Extrait du document =

*-*-*

Jusqu’à une période assez récente, il était de bon ton de proclamer que la rémunération ne constituait pas le facteur le plus important dans le rapport au travail. Et cela était sans doute en grande partie vrai lorsque, dans nombre de métiers – pas tous, loin de là – la qualité de vie au travail, la restauration de collectifs forts et un meilleur équilibre entre vie professionnelle et vie privée – la fameuse “flexibilité” – étaient en effet vécus comme des attentes dominantes. Il reste que pour bien des actifs, la nécessité de gagner sa vie et le souci d’un pouvoir d’achat décent a toujours été la priorité.

Le salaire, priorité n°1 des Français

Ainsi, selon la dernière édition de « People at Work 2023, l’étude Workforce View », réalisée par ADP Research Institute auprès de 32 612 actifs dans le monde, 66 % des travailleurs européens déclarent, comme l’an dernier, que le salaire est l'aspect le plus important d'un emploi.

Néanmoins, différence notable, cette année 54 % des Français (1912 actifs interrogés) estiment percevoir un salaire insuffisant, et seuls 26 % considèrent être correctement payés. Un sentiment qu’ils sont loin d’être les seuls à partager : pour exemple, 54 % des Britanniques et 53 % des Allemands témoignent également de leur frustration.

*-*-*

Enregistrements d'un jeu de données
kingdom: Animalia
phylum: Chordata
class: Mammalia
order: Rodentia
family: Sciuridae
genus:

*-*-*

Exercices pratiques =
(A) Énumérez les attentes que l'extrait sur le salaire présente comme dominantes dans nombre de métiers.
(B) Reproduisez à l'identique le passage de l'extrait sur le salaire, depuis « Ainsi, selon la » jusqu'à « important d'un emploi. ».

Corrigé =
(A)
- la qualité de vie au travail
- la restauration de collectifs forts
- un meilleur équilibre entre vie professionnelle et vie privée

(B)
Ainsi, selon la dernière édition de « People at Work 2023, l’étude Workforce View », réalisée par ADP Research Institute auprès de 32 612 actifs dans le monde, 66 % des travailleurs européens déclarent, comme l’an dernier, que le salaire est l'aspect le plus important d'un emploi.